For the entries below, repeat exactly each line starting with the one that contains "X44820Y20757D03*" and going on through the one that contains "X60600Y3250D03*", and no others.

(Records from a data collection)
——————

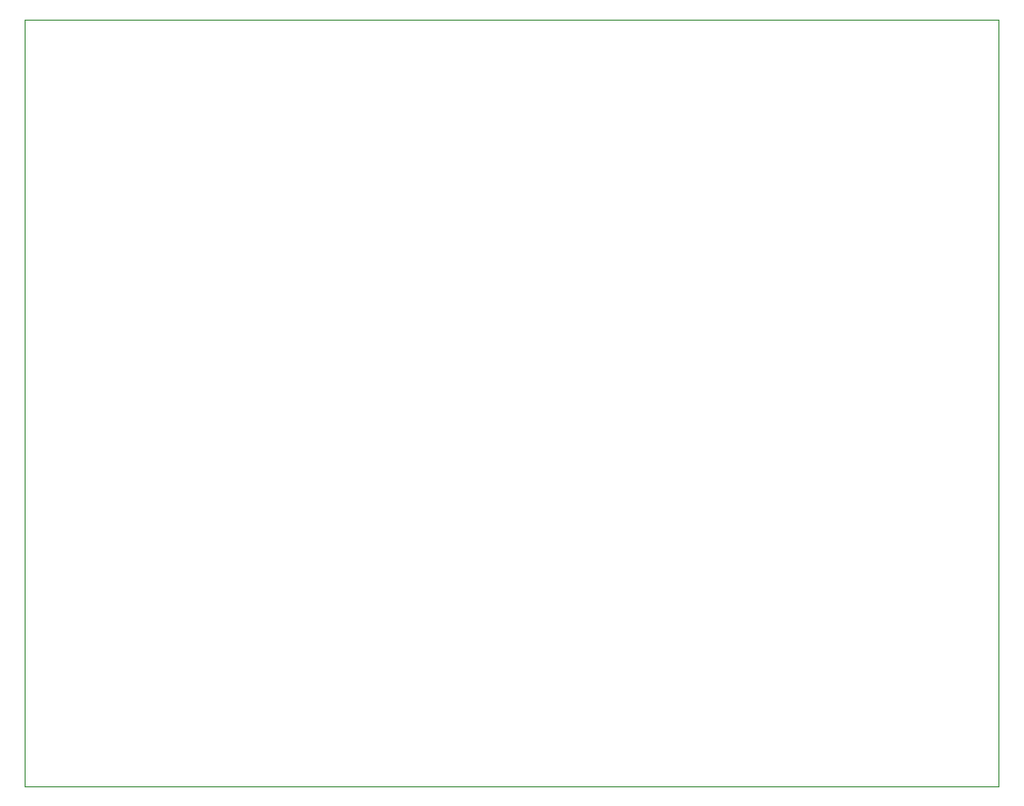
<source format=gbr>
%TF.GenerationSoftware,KiCad,Pcbnew,(6.0.7)*%
%TF.CreationDate,2022-08-13T21:24:58+02:00*%
%TF.ProjectId,SD_interrupter,53445f69-6e74-4657-9272-75707465722e,rev?*%
%TF.SameCoordinates,Original*%
%TF.FileFunction,Profile,NP*%
%FSLAX46Y46*%
G04 Gerber Fmt 4.6, Leading zero omitted, Abs format (unit mm)*
G04 Created by KiCad (PCBNEW (6.0.7)) date 2022-08-13 21:24:58*
%MOMM*%
%LPD*%
G01*
G04 APERTURE LIST*
%TA.AperFunction,Profile*%
%ADD10C,0.100000*%
%TD*%
G04 APERTURE END LIST*
D10*
X21590000Y-25146000D02*
X105410000Y-25146000D01*
X105410000Y-25146000D02*
X105410000Y-91186000D01*
X105410000Y-91186000D02*
X21590000Y-91186000D01*
X21590000Y-91186000D02*
X21590000Y-25146000D01*
M02*

</source>
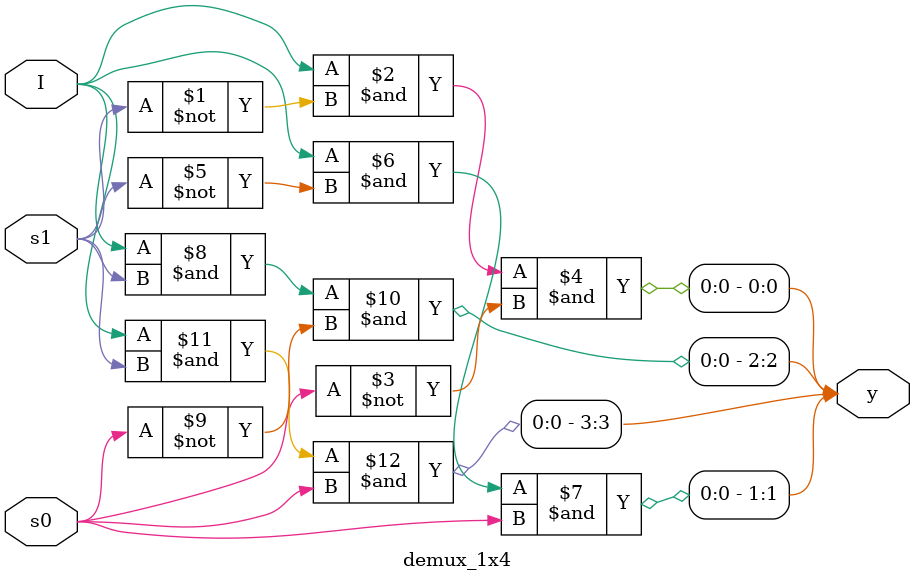
<source format=v>
module demux_1x4(I,s1,s0,y);
input I,s1,s0;
output [3:0] y;
assign y[0]=I & ~s1 & ~s0;
assign y[1]=I & ~s1 & s0;
assign y[2]=I & s1 & ~s0;
assign y[3]=I & s1 & s0;
endmodule

</source>
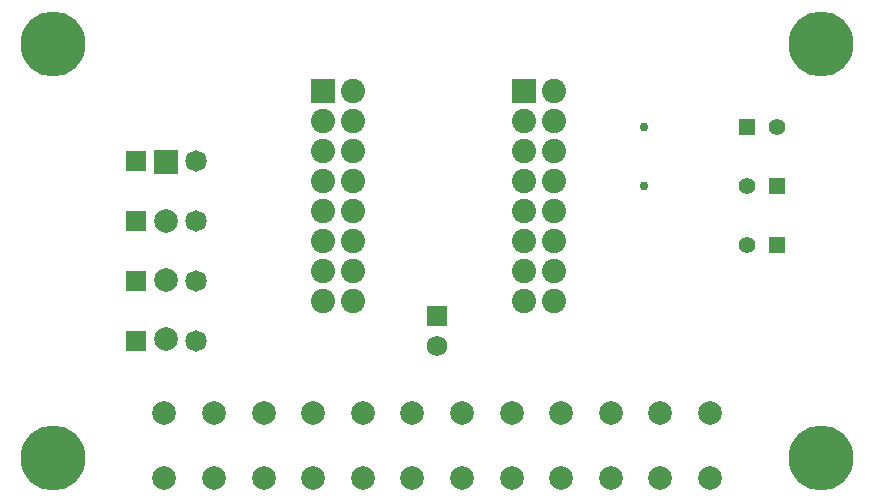
<source format=gbs>
%FSLAX33Y33*%
%MOMM*%
%AMRect-W1400000-H1400000-RO1.000*
21,1,1.4,1.4,0.,0.,180*%
%ADD10C,0.762*%
%ADD11R,2.049999X2.049999*%
%ADD12C,2.049999*%
%ADD13R,2.X2.*%
%ADD14C,2.*%
%ADD15C,5.5*%
%ADD16R,1.4X1.4*%
%ADD17C,1.4*%
%ADD18R,1.82X1.82*%
%ADD19C,1.82*%
%ADD20C,1.4*%
%ADD21Rect-W1400000-H1400000-RO1.000*%
%ADD22R,1.75X1.75*%
%ADD23C,1.75*%
D10*
%LNbottom solder mask_traces*%
G01*
X54992Y28000D03*
X54992Y33000D03*
%LNbottom solder mask component 41c15735770252ef*%
D11*
X27820Y35997D03*
D12*
X27820Y33457D03*
X27820Y30917D03*
X27820Y28377D03*
X27820Y25837D03*
X27820Y23297D03*
X27820Y20757D03*
X27820Y18217D03*
X30360Y35997D03*
X30360Y33457D03*
X30360Y30917D03*
X30360Y28377D03*
X30360Y25837D03*
X30360Y23297D03*
X30360Y20757D03*
X30360Y18217D03*
%LNbottom solder mask component 8aa9dbe17b2694dd*%
D13*
X14500Y30000D03*
D14*
X14500Y25000D03*
X14500Y20000D03*
X14500Y15000D03*
%LNbottom solder mask component f3f5b781052c70a8*%
D15*
X70000Y40000D03*
%LNbottom solder mask component 6e477e811df8e32e*%
X70000Y5000D03*
%LNbottom solder mask component fee21472fa440ebf*%
D16*
X63730Y33000D03*
D17*
X66270Y33000D03*
%LNbottom solder mask component bb9cf510df5bd2f2*%
D11*
X44820Y35997D03*
D12*
X44820Y33457D03*
X44820Y30917D03*
X44820Y28377D03*
X44820Y25837D03*
X44820Y23297D03*
X44820Y20757D03*
X44820Y18217D03*
X47360Y35997D03*
X47360Y33457D03*
X47360Y30917D03*
X47360Y28377D03*
X47360Y25837D03*
X47360Y23297D03*
X47360Y20757D03*
X47360Y18217D03*
%LNbottom solder mask component 781a32ea49690d2f*%
D14*
X14400Y8750D03*
X18600Y8750D03*
X22800Y8750D03*
X27000Y8750D03*
X31200Y8750D03*
X35400Y8750D03*
X39600Y8750D03*
X43800Y8750D03*
X48000Y8750D03*
X52200Y8750D03*
X56400Y8750D03*
X60600Y8750D03*
X14400Y3250D03*
X18600Y3250D03*
X22800Y3250D03*
X27000Y3250D03*
X31200Y3250D03*
X35400Y3250D03*
X39600Y3250D03*
X43800Y3250D03*
X48000Y3250D03*
X52200Y3250D03*
X56400Y3250D03*
X60600Y3250D03*
%LNbottom solder mask component 6cc8a17c2220d495*%
D18*
X11960Y14880D03*
D19*
X17040Y14880D03*
%LNbottom solder mask component 8065518f3e85c1ab*%
D18*
X11960Y25040D03*
D19*
X17040Y25040D03*
%LNbottom solder mask component 3690b7dfef4cbc9b*%
D18*
X11960Y19960D03*
D19*
X17040Y19960D03*
%LNbottom solder mask component 697b93ea490e0695*%
D20*
X63730Y28000D03*
D21*
X66270Y28000D03*
%LNbottom solder mask component 10c16d8175be8e60*%
D15*
X5000Y5000D03*
%LNbottom solder mask component 761dbd4768bded8a*%
D20*
X63730Y23000D03*
D21*
X66270Y23000D03*
%LNbottom solder mask component b5b3b87ae0d53d4d*%
D15*
X5000Y40000D03*
%LNbottom solder mask component d92ab5807f37edc5*%
D18*
X11960Y30120D03*
D19*
X17040Y30120D03*
%LNbottom solder mask component 4dc3ec6c5fda06a0*%
D22*
X37500Y16987D03*
D23*
X37500Y14447D03*
M02*
</source>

——————

* Written response
X44820Y20757D03*
X44820Y18217D03*
X47360Y35997D03*
X47360Y33457D03*
X47360Y30917D03*
X47360Y28377D03*
X47360Y25837D03*
X47360Y23297D03*
X47360Y20757D03*
X47360Y18217D03*
%LNbottom solder mask component 781a32ea49690d2f*%
D14*
X14400Y8750D03*
X18600Y8750D03*
X22800Y8750D03*
X27000Y8750D03*
X31200Y8750D03*
X35400Y8750D03*
X39600Y8750D03*
X43800Y8750D03*
X48000Y8750D03*
X52200Y8750D03*
X56400Y8750D03*
X60600Y8750D03*
X14400Y3250D03*
X18600Y3250D03*
X22800Y3250D03*
X27000Y3250D03*
X31200Y3250D03*
X35400Y3250D03*
X39600Y3250D03*
X43800Y3250D03*
X48000Y3250D03*
X52200Y3250D03*
X56400Y3250D03*
X60600Y3250D03*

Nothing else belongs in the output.